Loc Nguyen, Loc Nguyen's Academic Network, Vietnam

Loc Nguyen is an independent scholar from 2017. He holds Master degree in Computer Science from University of Science, Vietnam in 2005. He holds PhD degree in Computer Science and Education at Ho Chi Minh University of Science in 2009. His PhD dissertation was honored by World Engineering Education Forum (WEEF) and awarded by Standard Scientific Research and Essays as excellent PhD dissertation in 2014. He holds Postdoctoral degree in Computer Science from 2013, certified by Institute for Systems and Technologies of Information, Control and Communication (INSTICC) by 2015. Now he is interested in poetry, computer science, statistics, mathematics, education, and medicine. He serves as reviewer, editor, and speaker in a wide range of international journals and conferences from 2014. He is volunteer of Statistics Without Borders from 2015. He was granted as Mathematician by London Mathematical Society for Postdoctoral research in Mathematics from 2016. He is awarded as Professor by Scientific Advances and Science Publishing Group from 2016. He was awarded Doctorate of Statistical Medicine by Ho Chi Minh City Society for Reproductive Medicine (HOSREM) from 2016. He was awarded and glorified as contributive scientist by International Cross-cultural Exchange and Professional Development-Thailand (ICEPD-Thailand) from 2021 and by Eudoxia Research University USA (ERU) and Eudoxia Research Centre India (ERC) from 2022. He has published 92 papers and preprints in journals, books and conference proceedings. He is author of 5 scientific books. He is author and creator of 9 scientific and technological products.

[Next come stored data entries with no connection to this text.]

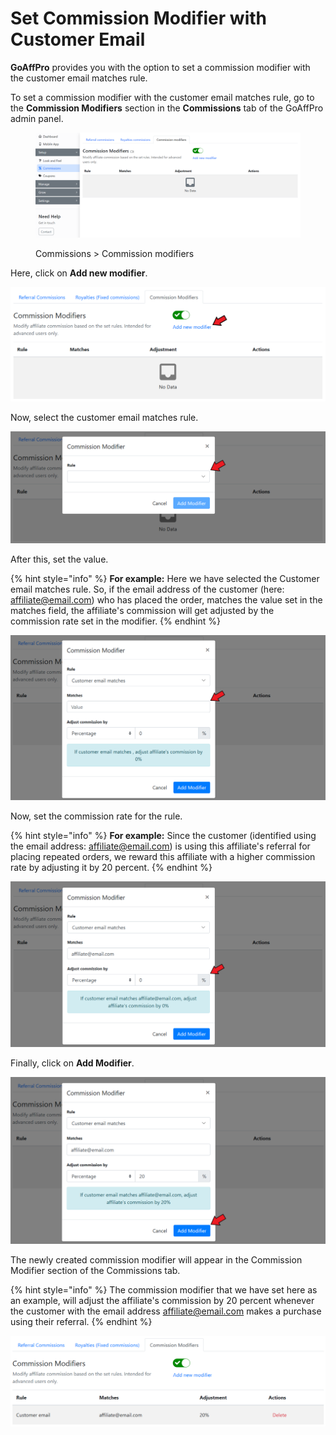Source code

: # Set Commission Modifier with Customer Email

**GoAffPro** provides you with the option to set a commission modifier with the customer email matches rule.

To set a commission modifier with the customer email matches rule, go to the **Commission Modifiers** section in the **Commissions** tab of the GoAffPro admin panel.

<figure><img src="../../.gitbook/assets/image (202).png" alt=""><figcaption><p>Commissions > Commission modifiers</p></figcaption></figure>

Here, click on **Add new modifier**.

![Click on Add new modifier](<../../.gitbook/assets/Annotation 2020-05-12 222327.png>)

Now, select the customer email matches rule.

![Select the customer email matches rule](<../../.gitbook/assets/Annotation 2020-05-12 222608.png>)

After this, set the value.

{% hint style="info" %}
**For example:** Here we have selected the Customer email matches rule. So, if the email address of the customer (here: affiliate@email.com) who has placed the order, matches the value set in the matches field, the affiliate's commission will get adjusted by the commission rate set in the modifier.&#x20;
{% endhint %}

![Set the value](<../../.gitbook/assets/Annotation 2020-05-18 211212.png>)

Now, set the commission rate for the rule.

{% hint style="info" %}
**For example:** Since the customer (identified using the email address: affiliate@email.com) is using this affiliate's referral for placing repeated orders, we reward this affiliate with a higher commission rate by adjusting it by 20 percent.
{% endhint %}

![Set the commission rate](<../../.gitbook/assets/Annotation 2020-05-18 211416.png>)

Finally, click on **Add Modifier**.

![Click on Add Modifier](<../../.gitbook/assets/Annotation 2020-05-18 211551.png>)

The newly created commission modifier will appear in the Commission Modifier section of the Commissions tab.

{% hint style="info" %}
The commission modifier that we have set here as an example, will adjust the affiliate's commission by 20 percent whenever the customer with the email address affiliate@email.com makes a purchase using their referral.
{% endhint %}

![](<../../.gitbook/assets/image (2323).png>)
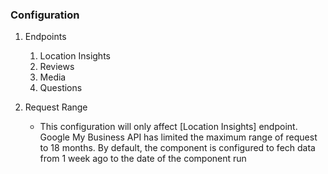 ### Configuration

1. Endpoints

    1. Location Insights
    2. Reviews
    3. Media
    4. Questions

2. Request Range
    - This configuration will only affect [Location Insights] endpoint. Google My Business API has limited the maximum range of request to 18 months. By default, the component is configured to fech data from 1 week ago to the date of the component run
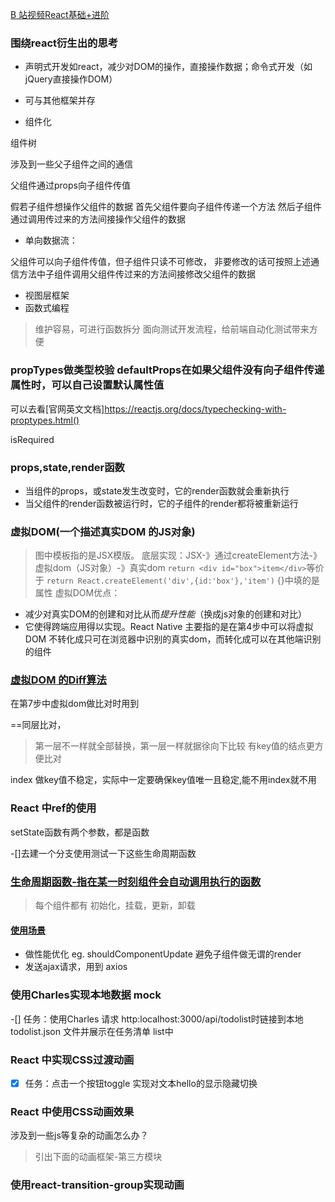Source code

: [B 站视频React基础+进阶](https://www.bilibili.com/video/av37028937/?p=13)

### 围绕react衍生出的思考

- 声明式开发如react，减少对DOM的操作，直接操作数据；命令式开发（如jQuery直接操作DOM）

- 可与其他框架并存

- 组件化

组件树

涉及到一些父子组件之间的通信

父组件通过props向子组件传值

假若子组件想操作父组件的数据
首先父组件要向子组件传递一个方法
然后子组件通过调用传过来的方法间接操作父组件的数据

- 单向数据流：

父组件可以向子组件传值，但子组件只读不可修改，
非要修改的话可按照上述通信方法中子组件调用父组件传过来的方法间接修改父组件的数据

- 视图层框架
- 函数式编程
>维护容易，可进行函数拆分
>面向测试开发流程，给前端自动化测试带来方便

### propTypes做类型校验 defaultProps在如果父组件没有向子组件传递属性时，可以自己设置默认属性值

可以去看[官网英文文档]https://reactjs.org/docs/typechecking-with-proptypes.html()

isRequired

### props,state,render函数

- 当组件的props，或state发生改变时，它的render函数就会重新执行
- 当父组件的render函数被运行时，它的子组件的render都将被重新运行

### 虚拟DOM(一个描述真实DOM 的JS对象) 
>图中模板指的是JSX模版。
底层实现：JSX-》通过createElement方法-》虚拟dom（JS对象）-》真实dom
`return <div id="box">item</div>`等价于
`return React.createElement('div',{id:'box'},'item')`
>{}中填的是属性
虚拟DOM优点：
- 减少对真实DOM的创建和对比从而*提升性能*（换成js对象的创建和对比）
- 它使得跨端应用得以实现。React Native
主要指的是在第4步中可以将虚拟DOM 不转化成只可在浏览器中识别的真实dom，而转化成可以在其他端识别的组件

### [虚拟DOM 的Diff算法](https://www.bilibili.com/video/av37028937/?p=19)

在第7步中虚拟dom做比对时用到

==同层比对，
>第一层不一样就全部替换，第一层一样就据徐向下比较
有key值的结点更方便比对

index 做key值不稳定，实际中一定要确保key值唯一且稳定,能不用index就不用

### React 中ref的使用

setState函数有两个参数，都是函数

-[]去建一个分支使用测试一下这些生命周期函数

### [生命周期函数-指在某一时刻组件会自动调用执行的函数](https://www.bilibili.com/video/av37028937/?p=21)
>每个组件都有
初始化，挂载，更新，卸载

#### [使用场景](https://www.bilibili.com/video/av37028937/?p=22)

- 做性能优化 eg. shouldComponentUpdate 避免子组件做无谓的render
- 发送ajax请求，用到 axios

### 使用Charles实现本地数据 mock
-[] 任务：使用Charles 请求 http:localhost:3000/api/todolist时链接到本地 todolist.json 文件并展示在任务清单 list中
### React 中实现CSS过渡动画
-[x] 任务：点击一个按钮toggle 实现对文本hello的显示隐藏切换

### React 中使用CSS动画效果

涉及到一些js等复杂的动画怎么办？
>引出下面的动画框架-第三方模块
### 使用react-transition-group实现动画

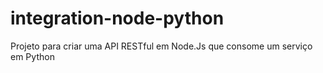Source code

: # integration-node-python
Projeto para criar uma API RESTful em Node.Js que consome um serviço em Python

(Online Talk) Speech Title: Adversarial Variational Autoencoders to extend and improve generative model

Abstract: Generative artificial intelligence (GenAI) has been developing with many incredible achievements like ChatGPT and Bard. Deep generative model (DGM) is a branch of GenAI, which is preeminent in generating raster data such as image and sound due to strong points of deep neural network (DNN) in inference and recognition. The built-in inference mechanism of DNN, which simulates and aims to synaptic plasticity of human neuron network, fosters generation ability of DGM which produces surprised results with support of statistical flexibility. Two popular approaches in DGM are Variational Autoencoders (VAE) and Generative Adversarial Network (GAN). Both VAE and GAN have their own strong points although they share and imply underline theory of statistics as well as incredible complex via hidden layers of DNN when DNN becomes effective encoding/decoding functions without concrete specifications. In this research, VAE and GAN is unified into a consistent and consolidated model called Adversarial Variational Autoencoders (AVA) in which VAE and GAN complement each other, for instance, VAE is a good data generator by encoding data via excellent ideology of Kullback-Leibler divergence and GAN is a significantly important method to assess reliability of data which is realistic or fake. In other words, AVA aims to improve accuracy of generative models, besides AVA extends function of simple generative models. In methodology this research focuses on combination of applied mathematical concepts and skillful techniques of computer programming in order to implement and solve complicated problems as simply as possible.